Peak temps may rise twice as fast as average temps

NewScientist Environment, August 20, 2008

PEAK temperatures may rise twice as fast as average temperatures as climate change hots up. By 2100 Australia and north-east India can expect peak temperatures of 50 °C, while southern Europe and the U.S. Midwest could exceed 40 °C.

So say Andreas Sterl at the Royal Netherlands Meteorological Institute and his colleagues. They used an ensemble of climate models to calculate the peak temperatures the world can expect until 2100, given plausible future greenhouse gas emissions.

The team conclude that peak temperatures will rise twice as fast as average temperatures, resulting in increasingly frequent heatwaves.
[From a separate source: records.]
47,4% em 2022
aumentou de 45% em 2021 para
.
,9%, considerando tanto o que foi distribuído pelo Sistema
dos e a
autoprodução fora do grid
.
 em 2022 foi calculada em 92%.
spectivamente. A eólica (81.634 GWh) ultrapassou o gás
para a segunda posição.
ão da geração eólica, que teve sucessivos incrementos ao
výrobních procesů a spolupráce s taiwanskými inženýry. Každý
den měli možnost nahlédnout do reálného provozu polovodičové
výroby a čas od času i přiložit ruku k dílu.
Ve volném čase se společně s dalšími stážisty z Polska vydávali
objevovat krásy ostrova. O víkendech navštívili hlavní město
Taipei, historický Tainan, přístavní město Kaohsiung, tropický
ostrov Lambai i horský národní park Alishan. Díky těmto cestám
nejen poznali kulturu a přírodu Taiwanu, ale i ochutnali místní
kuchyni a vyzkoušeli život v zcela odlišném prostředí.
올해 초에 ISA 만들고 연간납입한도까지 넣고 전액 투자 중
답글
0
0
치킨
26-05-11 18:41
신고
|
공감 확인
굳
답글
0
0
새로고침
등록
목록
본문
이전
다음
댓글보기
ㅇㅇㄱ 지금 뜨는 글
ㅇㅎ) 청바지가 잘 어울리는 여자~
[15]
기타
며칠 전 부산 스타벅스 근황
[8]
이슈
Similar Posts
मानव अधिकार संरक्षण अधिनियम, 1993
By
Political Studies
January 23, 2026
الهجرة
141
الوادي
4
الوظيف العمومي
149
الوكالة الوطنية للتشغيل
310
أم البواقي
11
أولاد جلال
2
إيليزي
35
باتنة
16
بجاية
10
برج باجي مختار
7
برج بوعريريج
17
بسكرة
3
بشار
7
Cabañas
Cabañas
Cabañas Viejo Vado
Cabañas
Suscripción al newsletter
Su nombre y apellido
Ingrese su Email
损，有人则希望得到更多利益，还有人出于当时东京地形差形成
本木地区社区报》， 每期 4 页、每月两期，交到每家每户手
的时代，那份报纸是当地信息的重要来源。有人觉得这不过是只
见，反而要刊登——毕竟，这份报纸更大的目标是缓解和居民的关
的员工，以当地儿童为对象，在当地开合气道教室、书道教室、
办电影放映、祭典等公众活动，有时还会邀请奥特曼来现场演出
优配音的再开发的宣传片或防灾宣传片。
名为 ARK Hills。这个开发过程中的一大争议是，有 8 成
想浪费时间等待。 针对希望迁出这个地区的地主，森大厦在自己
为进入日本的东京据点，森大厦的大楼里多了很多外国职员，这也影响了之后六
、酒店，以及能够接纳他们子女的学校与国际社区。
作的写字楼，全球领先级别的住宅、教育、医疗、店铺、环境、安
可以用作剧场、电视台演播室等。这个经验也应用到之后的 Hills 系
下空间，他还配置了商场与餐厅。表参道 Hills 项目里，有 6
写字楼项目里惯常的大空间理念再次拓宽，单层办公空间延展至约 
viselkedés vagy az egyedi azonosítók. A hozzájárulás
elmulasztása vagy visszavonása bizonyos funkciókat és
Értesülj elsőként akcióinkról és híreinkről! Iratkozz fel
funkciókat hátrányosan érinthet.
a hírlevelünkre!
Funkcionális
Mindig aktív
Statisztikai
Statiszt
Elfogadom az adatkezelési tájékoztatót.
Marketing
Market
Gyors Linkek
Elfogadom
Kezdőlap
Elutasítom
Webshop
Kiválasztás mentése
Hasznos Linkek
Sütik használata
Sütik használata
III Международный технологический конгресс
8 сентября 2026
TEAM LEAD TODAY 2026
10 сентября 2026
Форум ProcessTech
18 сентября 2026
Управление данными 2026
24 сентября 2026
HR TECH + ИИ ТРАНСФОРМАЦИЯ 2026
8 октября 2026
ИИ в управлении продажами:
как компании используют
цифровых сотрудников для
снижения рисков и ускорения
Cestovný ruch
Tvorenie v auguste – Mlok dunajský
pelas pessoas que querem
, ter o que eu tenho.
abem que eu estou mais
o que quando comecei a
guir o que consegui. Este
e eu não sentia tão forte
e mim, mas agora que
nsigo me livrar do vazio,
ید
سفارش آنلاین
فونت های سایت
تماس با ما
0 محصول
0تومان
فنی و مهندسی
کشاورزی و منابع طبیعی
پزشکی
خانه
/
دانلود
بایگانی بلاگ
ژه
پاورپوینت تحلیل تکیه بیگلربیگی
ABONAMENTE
In particular, they say that by 2100, any point within 40° latitude of the equator will have a 10% chance of peaking at over 48°C each decade (Geophysical Research Letters, DOI: 10.1029/2008G034071).

Besides agricultural and environmental consequences, such heat will have serious health implications, especially for elderly people and those with cardiovascular disease.

During the summer of 2003, when temperatures climbed into the forties in Europe, 35,000 people are thought to have died as a result of the heat. Sterl and his colleagues predict that such tolls will become commonplace if people fail to adapt.

"At those temperatures you just don't go outside and you have to have air conditioning. Farmers might have to start harvesting their crops at night," says Tom Dowling of the Stockholm Environment Institute in Sweden.

From issue 2670 of New Scientist magazine, 20 August 2008, page 17.